Top of SELECTED PASSAGE

# Forum Home Renovation Flooring  Removing masonite & lino tiles from floorboards

## g1r2e3g

Hi All, 
I've seen a few topics about masonite removal involving staples however my situation differs, firstly, no staples.  :Smilie:  
I have baltic pine floorboards covered in a layer of masonite that has been nailed about every 10cm (over 20 metres squared that's a hell of a lot of nails). 
Now the problem starts, on top of the masonite is 1 foot square lino tiles. I assume (by the uber bright lime green kitchen laminate bench) that this was all installed in the 70s and the tiles are slightly brittle now. Their adhesive however is not so its not possible (unless I had 2 years and lots of patience) to remove the lino first and then the masonite seperately. 
I've removed a small section of only a couple of square metres and it took about three hours using a chisel (upside down). Slide under a little and slowly levering a small piece at a time, breaking it off and repeat, removing the nails aftwards.

Bottom of SELECTED PASSAGE
Top of STORED DATA

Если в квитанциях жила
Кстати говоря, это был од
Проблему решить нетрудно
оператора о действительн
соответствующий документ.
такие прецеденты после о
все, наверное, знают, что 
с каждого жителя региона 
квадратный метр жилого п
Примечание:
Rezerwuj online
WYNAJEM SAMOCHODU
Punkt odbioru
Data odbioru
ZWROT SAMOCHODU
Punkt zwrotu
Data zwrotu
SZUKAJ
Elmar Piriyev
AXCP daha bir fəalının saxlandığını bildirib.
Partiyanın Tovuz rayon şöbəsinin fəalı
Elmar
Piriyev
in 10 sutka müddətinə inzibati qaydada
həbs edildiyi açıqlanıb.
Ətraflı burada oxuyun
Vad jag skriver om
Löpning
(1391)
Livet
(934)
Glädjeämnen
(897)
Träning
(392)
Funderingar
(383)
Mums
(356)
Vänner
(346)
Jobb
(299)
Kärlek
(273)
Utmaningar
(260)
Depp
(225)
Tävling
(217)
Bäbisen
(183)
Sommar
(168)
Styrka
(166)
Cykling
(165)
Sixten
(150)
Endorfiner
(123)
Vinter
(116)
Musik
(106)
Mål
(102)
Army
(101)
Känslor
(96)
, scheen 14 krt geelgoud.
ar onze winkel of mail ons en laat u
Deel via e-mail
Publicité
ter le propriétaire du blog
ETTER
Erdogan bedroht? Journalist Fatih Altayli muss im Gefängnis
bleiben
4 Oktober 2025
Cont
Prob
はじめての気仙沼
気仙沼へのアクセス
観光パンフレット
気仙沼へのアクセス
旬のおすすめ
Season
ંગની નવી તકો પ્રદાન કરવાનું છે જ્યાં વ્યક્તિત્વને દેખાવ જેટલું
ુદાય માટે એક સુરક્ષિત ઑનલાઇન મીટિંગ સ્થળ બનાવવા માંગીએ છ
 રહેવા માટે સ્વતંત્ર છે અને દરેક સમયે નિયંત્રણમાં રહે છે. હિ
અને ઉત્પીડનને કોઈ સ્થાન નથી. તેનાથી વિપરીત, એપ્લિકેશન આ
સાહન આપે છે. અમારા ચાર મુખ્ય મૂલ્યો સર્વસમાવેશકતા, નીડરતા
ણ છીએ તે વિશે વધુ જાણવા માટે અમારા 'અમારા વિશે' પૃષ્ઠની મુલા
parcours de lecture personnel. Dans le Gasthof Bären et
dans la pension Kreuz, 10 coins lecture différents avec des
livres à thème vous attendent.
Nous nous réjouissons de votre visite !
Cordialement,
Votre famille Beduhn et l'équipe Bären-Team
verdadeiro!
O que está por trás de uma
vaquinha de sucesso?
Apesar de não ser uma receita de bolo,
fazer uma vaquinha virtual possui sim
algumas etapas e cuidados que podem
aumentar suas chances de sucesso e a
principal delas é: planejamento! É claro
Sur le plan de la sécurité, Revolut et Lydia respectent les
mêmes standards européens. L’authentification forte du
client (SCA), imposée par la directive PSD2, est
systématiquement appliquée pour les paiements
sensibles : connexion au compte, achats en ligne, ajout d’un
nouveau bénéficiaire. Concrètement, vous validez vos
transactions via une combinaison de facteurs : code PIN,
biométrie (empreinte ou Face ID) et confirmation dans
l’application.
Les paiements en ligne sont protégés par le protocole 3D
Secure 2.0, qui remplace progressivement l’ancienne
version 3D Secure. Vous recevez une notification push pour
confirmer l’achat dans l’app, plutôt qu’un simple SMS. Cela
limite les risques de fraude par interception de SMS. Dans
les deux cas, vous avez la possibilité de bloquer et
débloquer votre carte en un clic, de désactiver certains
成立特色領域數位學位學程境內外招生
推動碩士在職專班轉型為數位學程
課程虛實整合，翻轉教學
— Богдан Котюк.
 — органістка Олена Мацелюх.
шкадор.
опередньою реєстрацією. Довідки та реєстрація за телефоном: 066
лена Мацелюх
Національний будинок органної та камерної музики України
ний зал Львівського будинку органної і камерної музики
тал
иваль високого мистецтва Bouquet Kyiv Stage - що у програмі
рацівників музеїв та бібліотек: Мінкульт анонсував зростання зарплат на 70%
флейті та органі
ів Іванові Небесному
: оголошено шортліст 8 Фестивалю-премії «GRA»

Bottom of STORED DATA

→ **TO-DO ITEM**
Write out the part of the forum post starting at "# Forum Home" and ending at "the masonite seperately.". You won't need any of these lines.

→ **RESPONSE AREA**
# Forum Home Renovation Flooring  Removing masonite & lino tiles from floorboards

## g1r2e3g

Hi All, 
I've seen a few topics about masonite removal involving staples however my situation differs, firstly, no staples.  :Smilie:  
I have baltic pine floorboards covered in a layer of masonite that has been nailed about every 10cm (over 20 metres squared that's a hell of a lot of nails). 
Now the problem starts, on top of the masonite is 1 foot square lino tiles. I assume (by the uber bright lime green kitchen laminate bench) that this was all installed in the 70s and the tiles are slightly brittle now. Their adhesive however is not so its not possible (unless I had 2 years and lots of patience) to remove the lino first and then the masonite seperately.